(Rows from a segmentation dataset)
------------------------------------------------------------------------

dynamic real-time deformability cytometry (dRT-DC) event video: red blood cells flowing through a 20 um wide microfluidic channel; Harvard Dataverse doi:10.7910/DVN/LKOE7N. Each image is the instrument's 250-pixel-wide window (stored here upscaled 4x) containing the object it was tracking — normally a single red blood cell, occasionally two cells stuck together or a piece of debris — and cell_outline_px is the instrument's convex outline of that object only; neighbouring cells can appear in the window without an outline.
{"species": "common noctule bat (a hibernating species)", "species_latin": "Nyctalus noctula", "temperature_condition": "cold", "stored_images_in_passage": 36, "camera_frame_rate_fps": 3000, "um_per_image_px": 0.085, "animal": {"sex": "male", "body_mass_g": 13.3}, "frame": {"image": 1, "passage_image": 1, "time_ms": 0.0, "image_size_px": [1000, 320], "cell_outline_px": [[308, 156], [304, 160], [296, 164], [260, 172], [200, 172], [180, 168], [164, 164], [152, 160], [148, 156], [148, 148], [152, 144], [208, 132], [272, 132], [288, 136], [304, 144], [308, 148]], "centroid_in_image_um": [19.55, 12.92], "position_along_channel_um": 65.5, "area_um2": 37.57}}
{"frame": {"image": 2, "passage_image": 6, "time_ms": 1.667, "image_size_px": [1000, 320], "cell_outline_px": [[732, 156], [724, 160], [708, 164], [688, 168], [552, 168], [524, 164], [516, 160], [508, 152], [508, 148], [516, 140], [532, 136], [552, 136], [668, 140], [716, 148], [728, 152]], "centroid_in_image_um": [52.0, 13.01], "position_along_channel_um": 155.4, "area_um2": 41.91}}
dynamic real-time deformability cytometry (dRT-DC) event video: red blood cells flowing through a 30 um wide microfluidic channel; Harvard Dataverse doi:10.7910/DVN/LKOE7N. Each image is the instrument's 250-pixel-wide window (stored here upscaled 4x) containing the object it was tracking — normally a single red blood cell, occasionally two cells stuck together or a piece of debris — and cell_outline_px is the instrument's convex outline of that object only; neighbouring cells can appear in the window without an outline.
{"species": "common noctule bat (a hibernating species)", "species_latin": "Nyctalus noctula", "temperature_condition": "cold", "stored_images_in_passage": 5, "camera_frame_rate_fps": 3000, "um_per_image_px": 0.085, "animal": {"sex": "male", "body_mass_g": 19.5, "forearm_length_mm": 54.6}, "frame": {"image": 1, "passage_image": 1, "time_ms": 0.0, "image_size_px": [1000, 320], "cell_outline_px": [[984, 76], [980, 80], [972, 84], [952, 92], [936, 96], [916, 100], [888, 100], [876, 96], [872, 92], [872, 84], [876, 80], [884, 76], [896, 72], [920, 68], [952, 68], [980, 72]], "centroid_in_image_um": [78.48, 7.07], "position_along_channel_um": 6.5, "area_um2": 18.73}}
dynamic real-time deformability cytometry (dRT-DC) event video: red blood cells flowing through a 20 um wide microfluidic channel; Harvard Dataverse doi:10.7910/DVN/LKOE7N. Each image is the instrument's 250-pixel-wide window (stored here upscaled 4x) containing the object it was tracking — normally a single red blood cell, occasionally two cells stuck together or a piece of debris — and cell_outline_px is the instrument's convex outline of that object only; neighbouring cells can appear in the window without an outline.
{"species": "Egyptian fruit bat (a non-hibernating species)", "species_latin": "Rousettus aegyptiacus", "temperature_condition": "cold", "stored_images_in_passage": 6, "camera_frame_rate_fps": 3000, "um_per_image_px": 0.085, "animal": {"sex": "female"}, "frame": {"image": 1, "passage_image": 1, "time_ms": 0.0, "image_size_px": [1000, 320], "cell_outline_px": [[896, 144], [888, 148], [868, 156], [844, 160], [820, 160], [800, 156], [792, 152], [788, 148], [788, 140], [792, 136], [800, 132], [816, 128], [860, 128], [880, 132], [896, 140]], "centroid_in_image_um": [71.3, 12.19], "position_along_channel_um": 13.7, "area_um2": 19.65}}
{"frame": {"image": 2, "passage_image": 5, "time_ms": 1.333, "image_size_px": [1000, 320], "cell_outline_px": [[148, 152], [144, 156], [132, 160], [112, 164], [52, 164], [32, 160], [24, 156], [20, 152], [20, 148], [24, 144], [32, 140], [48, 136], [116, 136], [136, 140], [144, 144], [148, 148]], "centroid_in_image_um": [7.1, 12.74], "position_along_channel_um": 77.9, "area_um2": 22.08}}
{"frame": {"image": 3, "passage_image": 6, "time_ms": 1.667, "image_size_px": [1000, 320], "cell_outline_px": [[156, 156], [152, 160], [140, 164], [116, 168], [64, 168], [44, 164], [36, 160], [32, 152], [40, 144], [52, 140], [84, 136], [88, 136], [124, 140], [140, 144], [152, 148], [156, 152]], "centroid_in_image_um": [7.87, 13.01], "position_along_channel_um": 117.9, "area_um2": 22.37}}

------------------------------------------------------------------------

Give back all the data exactly as written.

dynamic real-time deformability cytometry (dRT-DC) event video: red blood cells flowing through a 20 um wide microfluidic channel; Harvard Dataverse doi:10.7910/DVN/LKOE7N. Each image is the instrument's 250-pixel-wide window (stored here upscaled 4x) containing the object it was tracking — normally a single red blood cell, occasionally two cells stuck together or a piece of debris — and cell_outline_px is the instrument's convex outline of that object only; neighbouring cells can appear in the window without an outline.
{"species": "common noctule bat (a hibernating species)", "species_latin": "Nyctalus noctula", "temperature_condition": "cold", "stored_images_in_passage": 36, "camera_frame_rate_fps": 3000, "um_per_image_px": 0.085, "animal": {"sex": "male", "body_mass_g": 13.3}, "frame": {"image": 1, "passage_image": 1, "time_ms": 0.0, "image_size_px": [1000, 320], "cell_outline_px": [[308, 156], [304, 160], [296, 164], [260, 172], [200, 172], [180, 168], [164, 164], [152, 160], [148, 156], [148, 148], [152, 144], [208, 132], [272, 132], [288, 136], [304, 144], [308, 148]], "centroid_in_image_um": [19.55, 12.92], "position_along_channel_um": 65.5, "area_um2": 37.57}}
{"frame": {"image": 2, "passage_image": 6, "time_ms": 1.667, "image_size_px": [1000, 320], "cell_outline_px": [[732, 156], [724, 160], [708, 164], [688, 168], [552, 168], [524, 164], [516, 160], [508, 152], [508, 148], [516, 140], [532, 136], [552, 136], [668, 140], [716, 148], [728, 152]], "centroid_in_image_um": [52.0, 13.01], "position_along_channel_um": 155.4, "area_um2": 41.91}}
dynamic real-time deformability cytometry (dRT-DC) event video: red blood cells flowing through a 30 um wide microfluidic channel; Harvard Dataverse doi:10.7910/DVN/LKOE7N. Each image is the instrument's 250-pixel-wide window (stored here upscaled 4x) containing the object it was tracking — normally a single red blood cell, occasionally two cells stuck together or a piece of debris — and cell_outline_px is the instrument's convex outline of that object only; neighbouring cells can appear in the window without an outline.
{"species": "common noctule bat (a hibernating species)", "species_latin": "Nyctalus noctula", "temperature_condition": "cold", "stored_images_in_passage": 5, "camera_frame_rate_fps": 3000, "um_per_image_px": 0.085, "animal": {"sex": "male", "body_mass_g": 19.5, "forearm_length_mm": 54.6}, "frame": {"image": 1, "passage_image": 1, "time_ms": 0.0, "image_size_px": [1000, 320], "cell_outline_px": [[984, 76], [980, 80], [972, 84], [952, 92], [936, 96], [916, 100], [888, 100], [876, 96], [872, 92], [872, 84], [876, 80], [884, 76], [896, 72], [920, 68], [952, 68], [980, 72]], "centroid_in_image_um": [78.48, 7.07], "position_along_channel_um": 6.5, "area_um2": 18.73}}
dynamic real-time deformability cytometry (dRT-DC) event video: red blood cells flowing through a 20 um wide microfluidic channel; Harvard Dataverse doi:10.7910/DVN/LKOE7N. Each image is the instrument's 250-pixel-wide window (stored here upscaled 4x) containing the object it was tracking — normally a single red blood cell, occasionally two cells stuck together or a piece of debris — and cell_outline_px is the instrument's convex outline of that object only; neighbouring cells can appear in the window without an outline.
{"species": "Egyptian fruit bat (a non-hibernating species)", "species_latin": "Rousettus aegyptiacus", "temperature_condition": "cold", "stored_images_in_passage": 6, "camera_frame_rate_fps": 3000, "um_per_image_px": 0.085, "animal": {"sex": "female"}, "frame": {"image": 1, "passage_image": 1, "time_ms": 0.0, "image_size_px": [1000, 320], "cell_outline_px": [[896, 144], [888, 148], [868, 156], [844, 160], [820, 160], [800, 156], [792, 152], [788, 148], [788, 140], [792, 136], [800, 132], [816, 128], [860, 128], [880, 132], [896, 140]], "centroid_in_image_um": [71.3, 12.19], "position_along_channel_um": 13.7, "area_um2": 19.65}}
{"frame": {"image": 2, "passage_image": 5, "time_ms": 1.333, "image_size_px": [1000, 320], "cell_outline_px": [[148, 152], [144, 156], [132, 160], [112, 164], [52, 164], [32, 160], [24, 156], [20, 152], [20, 148], [24, 144], [32, 140], [48, 136], [116, 136], [136, 140], [144, 144], [148, 148]], "centroid_in_image_um": [7.1, 12.74], "position_along_channel_um": 77.9, "area_um2": 22.08}}
{"frame": {"image": 3, "passage_image": 6, "time_ms": 1.667, "image_size_px": [1000, 320], "cell_outline_px": [[156, 156], [152, 160], [140, 164], [116, 168], [64, 168], [44, 164], [36, 160], [32, 152], [40, 144], [52, 140], [84, 136], [88, 136], [124, 140], [140, 144], [152, 148], [156, 152]], "centroid_in_image_um": [7.87, 13.01], "position_along_channel_um": 117.9, "area_um2": 22.37}}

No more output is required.